### Task to carry out
Tally up every line in the records beneath that has "yang", and write down only the total.

### Data

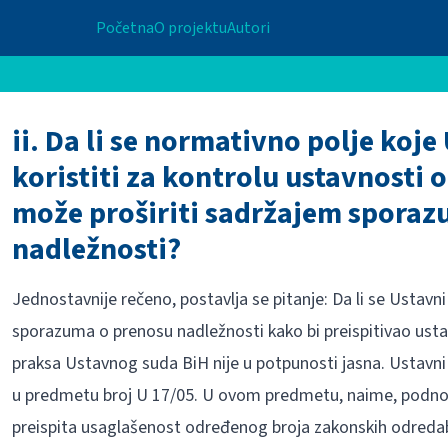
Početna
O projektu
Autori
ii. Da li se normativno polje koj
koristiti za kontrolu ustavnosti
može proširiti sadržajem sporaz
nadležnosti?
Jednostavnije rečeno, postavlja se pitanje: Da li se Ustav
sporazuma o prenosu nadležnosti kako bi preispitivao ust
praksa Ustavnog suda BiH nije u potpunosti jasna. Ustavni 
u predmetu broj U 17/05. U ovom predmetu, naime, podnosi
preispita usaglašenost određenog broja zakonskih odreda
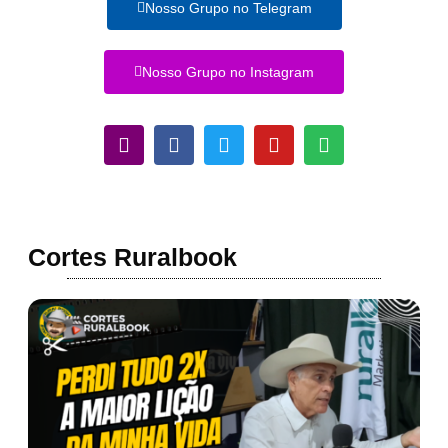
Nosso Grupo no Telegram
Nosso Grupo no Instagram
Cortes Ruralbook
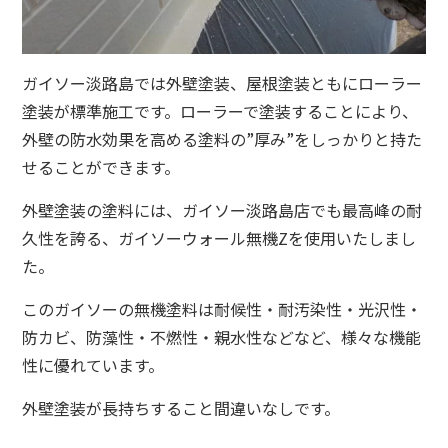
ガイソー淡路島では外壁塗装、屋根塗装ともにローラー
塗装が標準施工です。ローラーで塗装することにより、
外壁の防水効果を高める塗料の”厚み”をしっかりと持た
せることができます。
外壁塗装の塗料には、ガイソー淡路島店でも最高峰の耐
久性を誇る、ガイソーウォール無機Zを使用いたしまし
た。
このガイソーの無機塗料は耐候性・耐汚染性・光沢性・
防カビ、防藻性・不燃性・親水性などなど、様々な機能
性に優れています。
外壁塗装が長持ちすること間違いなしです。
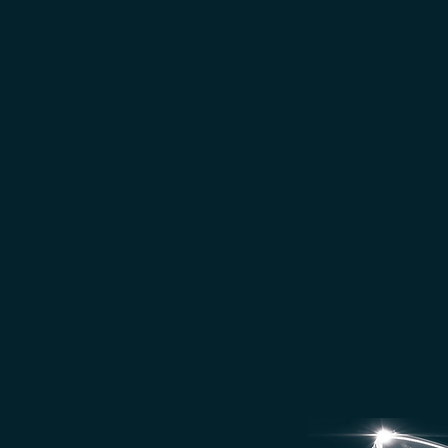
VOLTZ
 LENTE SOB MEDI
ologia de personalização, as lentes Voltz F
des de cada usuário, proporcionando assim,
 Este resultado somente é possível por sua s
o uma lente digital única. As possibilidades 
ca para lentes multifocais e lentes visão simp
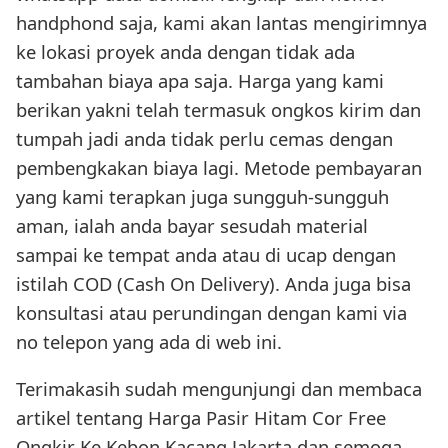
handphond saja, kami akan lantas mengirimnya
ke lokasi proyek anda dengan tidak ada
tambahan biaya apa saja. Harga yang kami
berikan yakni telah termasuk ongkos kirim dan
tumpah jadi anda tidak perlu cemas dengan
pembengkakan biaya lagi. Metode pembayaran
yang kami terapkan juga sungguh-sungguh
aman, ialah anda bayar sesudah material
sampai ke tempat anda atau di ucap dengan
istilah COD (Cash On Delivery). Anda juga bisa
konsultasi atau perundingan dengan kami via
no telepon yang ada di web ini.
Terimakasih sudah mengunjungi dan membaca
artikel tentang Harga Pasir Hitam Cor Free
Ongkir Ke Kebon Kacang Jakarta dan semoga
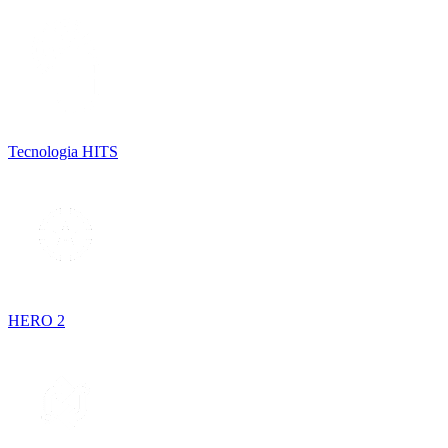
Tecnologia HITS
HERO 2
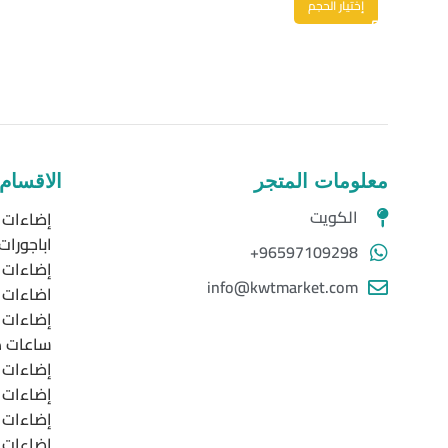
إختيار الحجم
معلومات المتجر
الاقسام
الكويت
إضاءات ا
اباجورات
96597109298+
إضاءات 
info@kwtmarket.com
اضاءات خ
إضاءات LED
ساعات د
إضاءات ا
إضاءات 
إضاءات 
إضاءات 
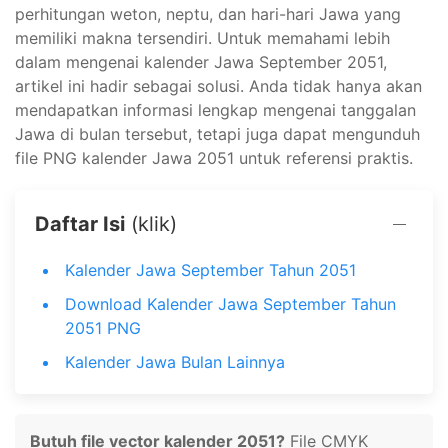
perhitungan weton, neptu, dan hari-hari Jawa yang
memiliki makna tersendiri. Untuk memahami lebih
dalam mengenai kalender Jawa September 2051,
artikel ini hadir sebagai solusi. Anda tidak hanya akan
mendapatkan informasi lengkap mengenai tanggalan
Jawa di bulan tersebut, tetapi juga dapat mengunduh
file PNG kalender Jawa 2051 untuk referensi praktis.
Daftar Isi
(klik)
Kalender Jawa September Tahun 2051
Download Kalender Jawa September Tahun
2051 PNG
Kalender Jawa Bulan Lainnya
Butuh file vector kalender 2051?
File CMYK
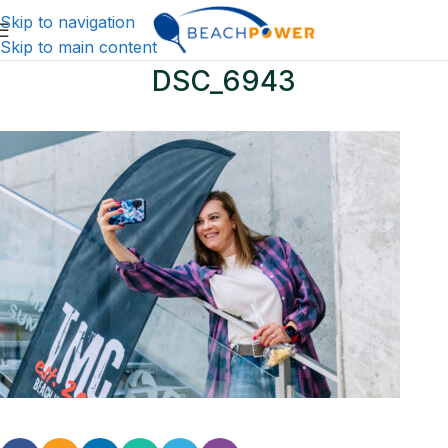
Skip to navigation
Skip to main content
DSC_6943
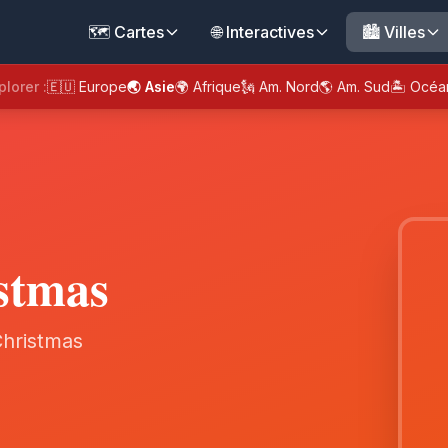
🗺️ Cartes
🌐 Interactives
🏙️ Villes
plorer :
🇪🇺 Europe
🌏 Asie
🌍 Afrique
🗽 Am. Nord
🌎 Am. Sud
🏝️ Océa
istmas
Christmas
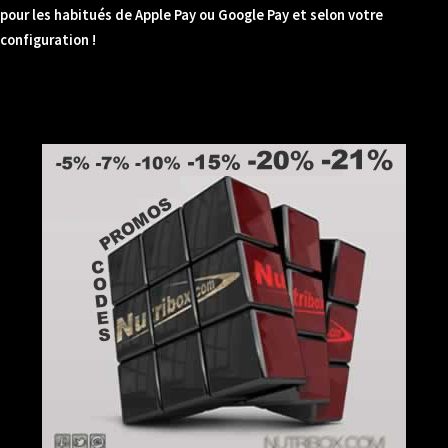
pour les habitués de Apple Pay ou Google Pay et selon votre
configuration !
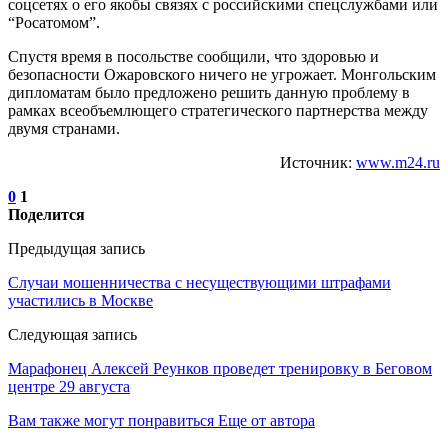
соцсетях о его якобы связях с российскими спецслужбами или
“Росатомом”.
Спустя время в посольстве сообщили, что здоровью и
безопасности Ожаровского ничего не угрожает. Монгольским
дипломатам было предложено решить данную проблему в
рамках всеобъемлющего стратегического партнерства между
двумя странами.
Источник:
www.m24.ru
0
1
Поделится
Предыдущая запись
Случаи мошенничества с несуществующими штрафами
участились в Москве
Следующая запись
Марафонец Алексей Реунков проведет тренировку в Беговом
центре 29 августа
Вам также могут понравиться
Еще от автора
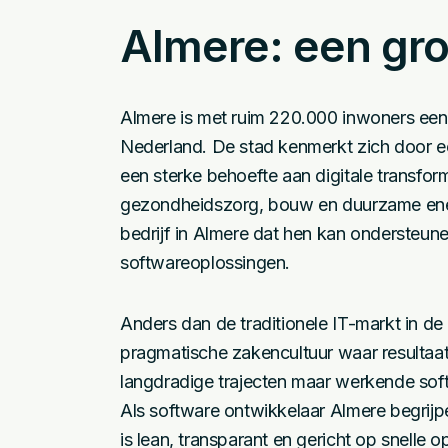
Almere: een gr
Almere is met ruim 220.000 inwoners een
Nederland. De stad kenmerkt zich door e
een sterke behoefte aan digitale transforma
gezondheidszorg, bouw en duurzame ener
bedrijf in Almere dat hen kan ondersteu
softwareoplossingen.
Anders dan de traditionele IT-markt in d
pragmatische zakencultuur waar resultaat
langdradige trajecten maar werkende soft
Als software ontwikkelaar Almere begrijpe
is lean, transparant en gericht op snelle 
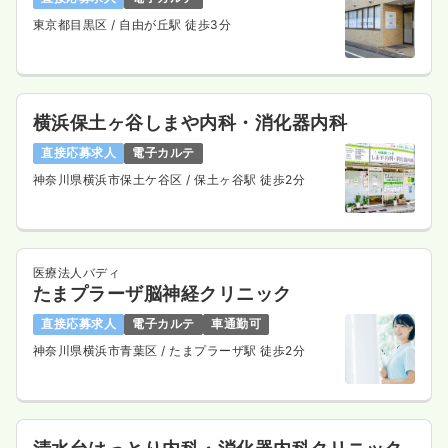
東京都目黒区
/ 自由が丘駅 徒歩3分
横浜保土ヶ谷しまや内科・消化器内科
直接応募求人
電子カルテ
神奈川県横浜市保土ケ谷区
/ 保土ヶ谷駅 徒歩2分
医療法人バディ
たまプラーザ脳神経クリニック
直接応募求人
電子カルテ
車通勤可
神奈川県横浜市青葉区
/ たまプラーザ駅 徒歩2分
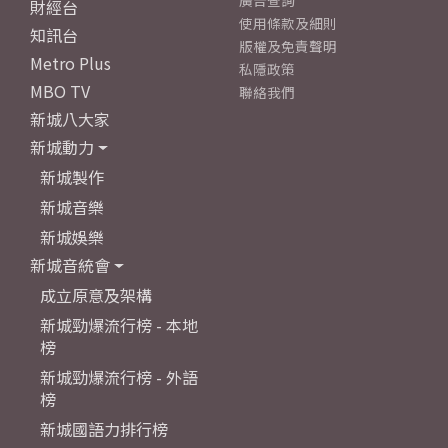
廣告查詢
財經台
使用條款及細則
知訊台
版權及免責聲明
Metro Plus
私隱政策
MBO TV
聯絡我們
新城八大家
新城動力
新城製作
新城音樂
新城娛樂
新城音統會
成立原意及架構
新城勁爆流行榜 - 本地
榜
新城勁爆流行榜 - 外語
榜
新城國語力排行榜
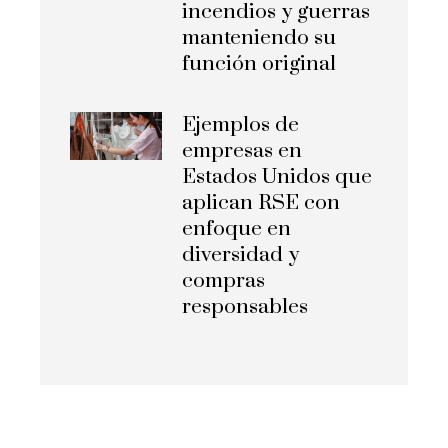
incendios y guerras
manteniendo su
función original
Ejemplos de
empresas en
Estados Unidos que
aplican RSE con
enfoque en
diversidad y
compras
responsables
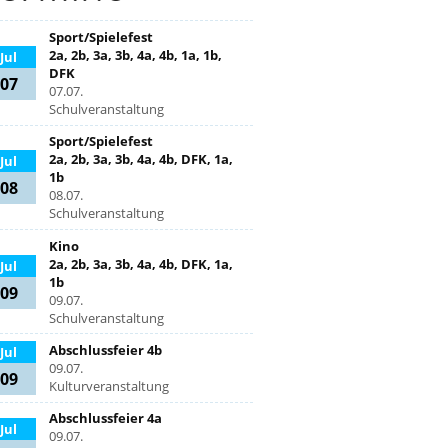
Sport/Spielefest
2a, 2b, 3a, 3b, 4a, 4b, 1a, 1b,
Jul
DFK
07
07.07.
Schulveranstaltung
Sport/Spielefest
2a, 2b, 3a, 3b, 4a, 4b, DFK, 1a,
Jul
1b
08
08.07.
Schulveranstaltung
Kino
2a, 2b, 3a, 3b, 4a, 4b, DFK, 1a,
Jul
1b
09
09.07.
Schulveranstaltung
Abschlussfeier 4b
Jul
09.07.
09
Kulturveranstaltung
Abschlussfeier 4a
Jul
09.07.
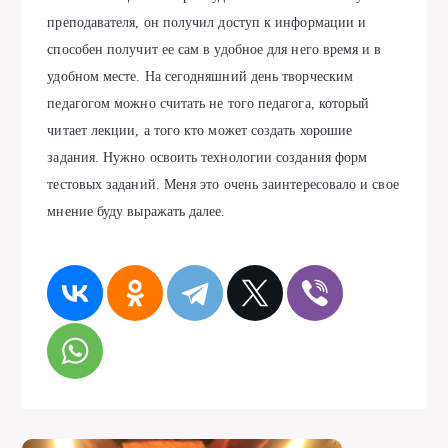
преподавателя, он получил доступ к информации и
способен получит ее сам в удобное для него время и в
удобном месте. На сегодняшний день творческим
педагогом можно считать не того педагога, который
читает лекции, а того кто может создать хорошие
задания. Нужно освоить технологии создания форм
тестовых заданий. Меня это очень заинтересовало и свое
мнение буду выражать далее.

### Answer space
4